8 Mayıs 2013 Çarşamba

Hitman: Absolution İnceleme


Kimseye Güvenme , İçgüdülerin hariç !
Bilmem hatırlar mısınız, Hitman serisinin ilk oyunu Hitman: Codename 47 çıktığı dönem (Amerika için 2000 yılının Kasım ayı, Avrupa için Aralık ayında çıkmıştı) bir çok eleştirmen tarafından “konsepti başarılı olsa da iyi bir şekilde uygulamaya koyulamamış, geleceği olmayan, acayip, bozuk bir yapım” olarak değerlendirilmiş ancak satış rakamları ve oyunun kendine büyük bir kitle edinmesi oyuncuların eleştirmenlerle aynı fikirde olmadığını açık bir içimde ortaya koymuştu. Açık konuşmak gerekirse Hitman, gerçek anlamda döneminin ilerisinde bir yapımdı. Tamam, karakteri üçüncü kişi bakış açısından gördüğümüz gizlilik oyunları vardı (akla şu sıralar 2K Czech olan, o dönemki ismiyle Illusion Softworks’ün geliştirdiği Hidden and Dangerous serisi geliyor) ancak Hitman’den önce hiç bir oyun “kılık değiştirerek apaçık bir biçimde gizlenme” gibi bir konsepti video oyunlarına tam anlamıya bu kadar iyi bir biçimde yedirmemişti. Hitman, her bölümde size bir hedef veriyor, ve bu hedefi istediğiniz herhangi bir biçimde öldürebilmenize olanak sağlıyordu. Dönemine göre gerçekten değişik ve orjinal bir konseptti açıkçası.
Hitman: Absolution; ilk oyunun ve Hitman 2: Silent Assassin, Hitman: Contracts ve Hitman: Blood Money’nin bu kadar popüler olmasında büyük rol oynayan “açık bir alan, öldürülecek bir hedef ve bu amaca doğru giden bir sürü yol” sistemini, bir hikaye, gizlilik sistemi ve bir yerden bir yere gitme üzerine görevlerle değiştiriyor. Peki kötü mü yapıyor? İşte bu sorunun cevabı biraz karışık.
——
• [Alıştırma amacı]:
Lütfen Hitman: Absolution incelemesinde adı geçen Hitman serisi oyunlarının hepsini sıralayın.

• [Gösterilen girdiler]:
——
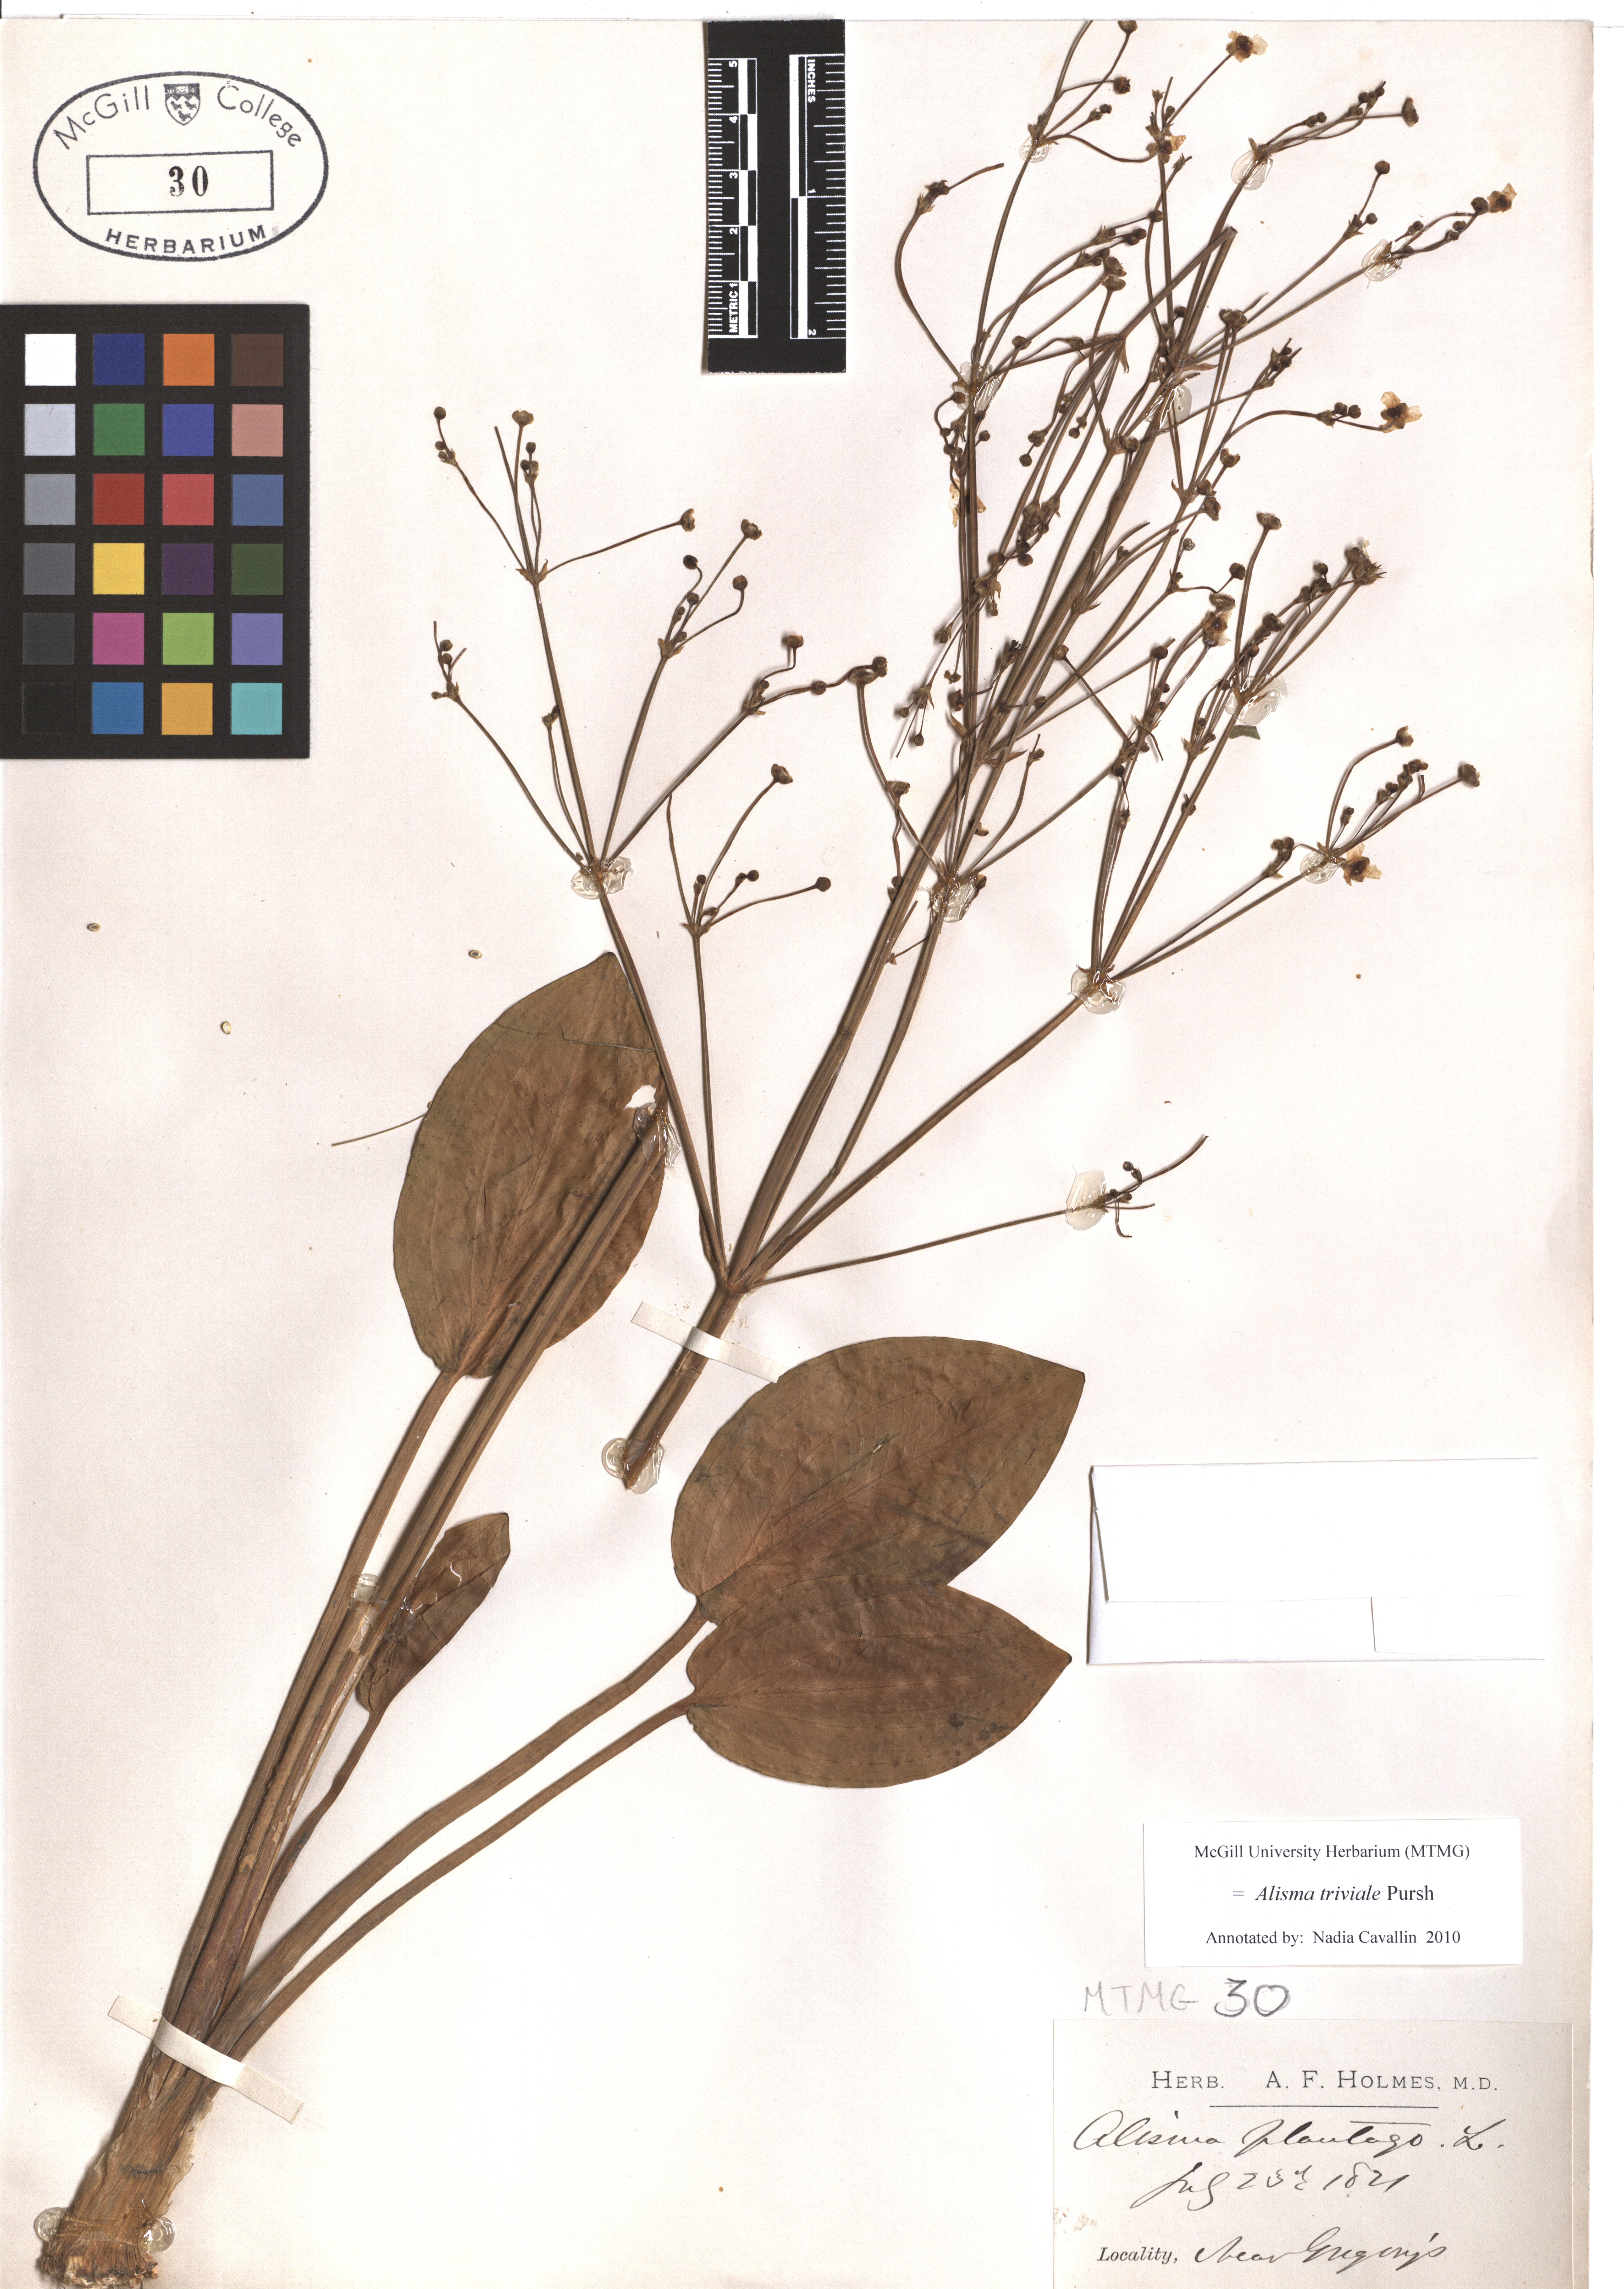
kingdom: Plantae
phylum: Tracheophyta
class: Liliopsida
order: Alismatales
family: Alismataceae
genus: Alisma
——
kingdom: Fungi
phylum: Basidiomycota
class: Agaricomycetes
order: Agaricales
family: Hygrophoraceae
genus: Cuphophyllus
——
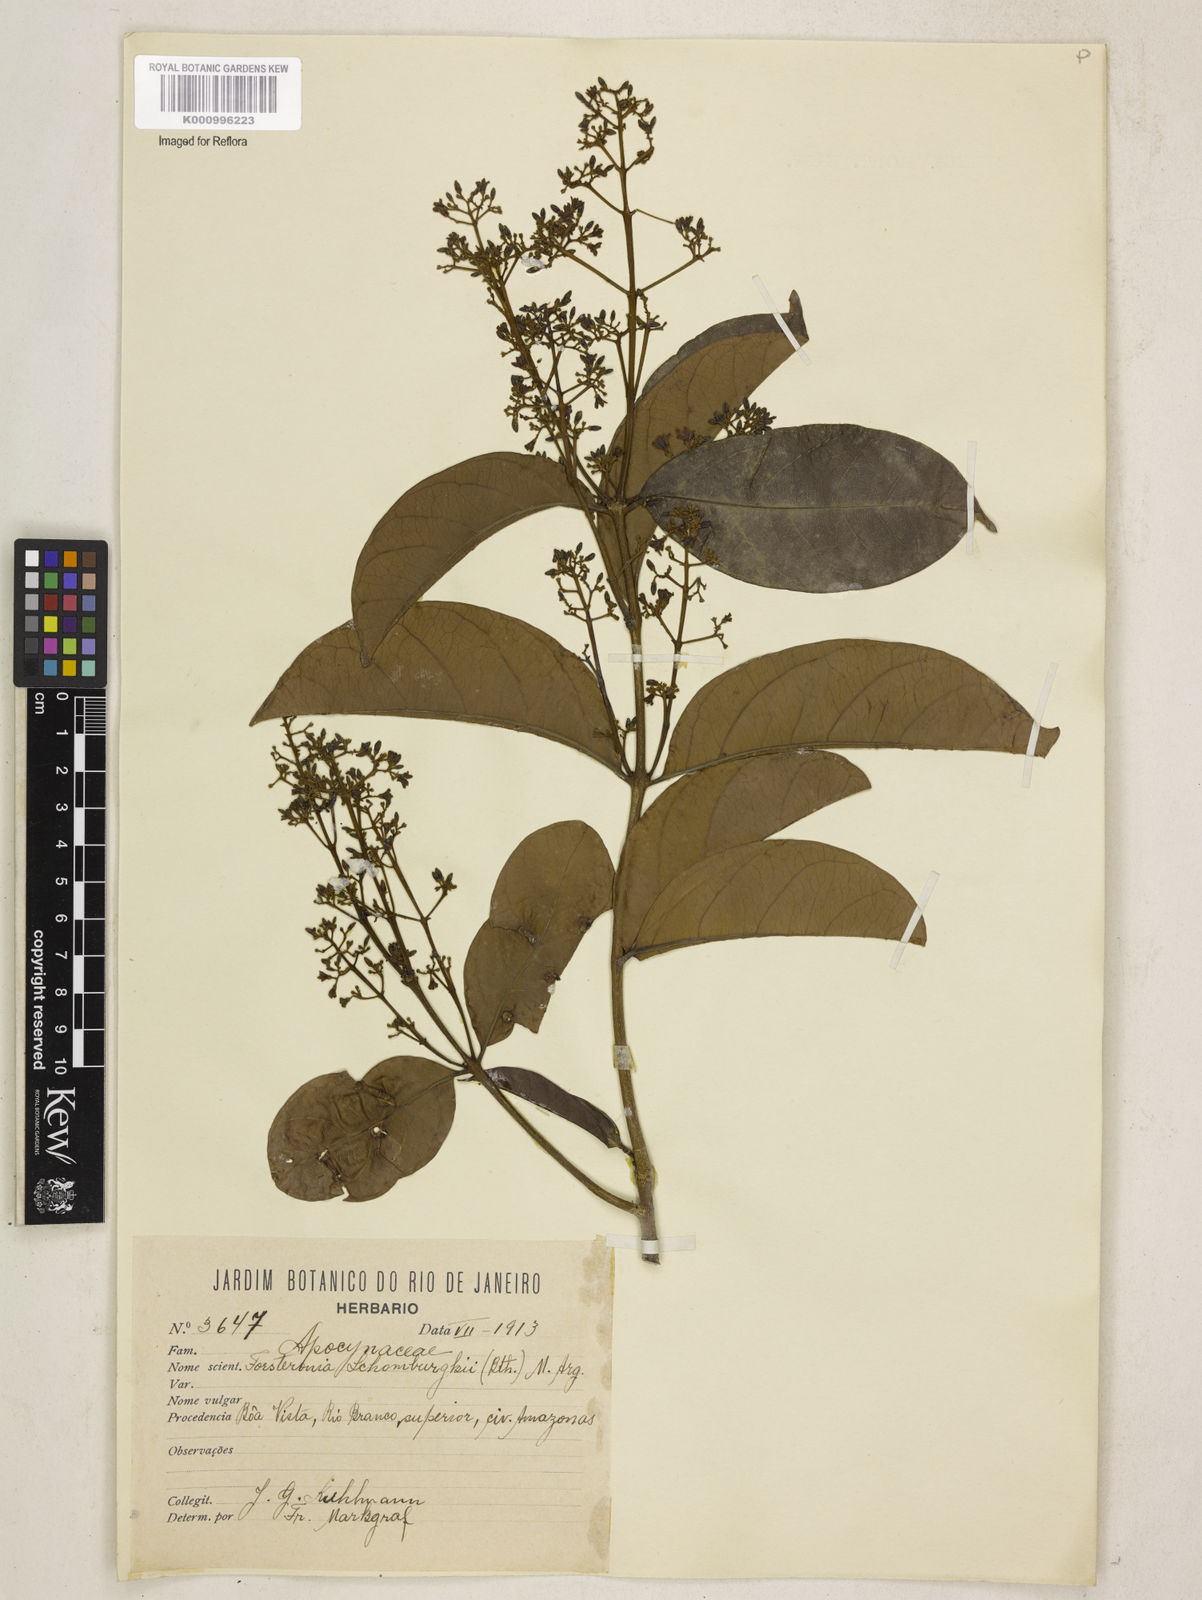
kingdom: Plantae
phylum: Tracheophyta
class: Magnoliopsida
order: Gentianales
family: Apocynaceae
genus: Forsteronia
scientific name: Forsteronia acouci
——
• [Göreve yanıt]:
- Hitman: Codename 47
- Hitman 2: Silent Assassin
- Hitman: Contracts
- Hitman: Blood Money
- Hitman: Absolution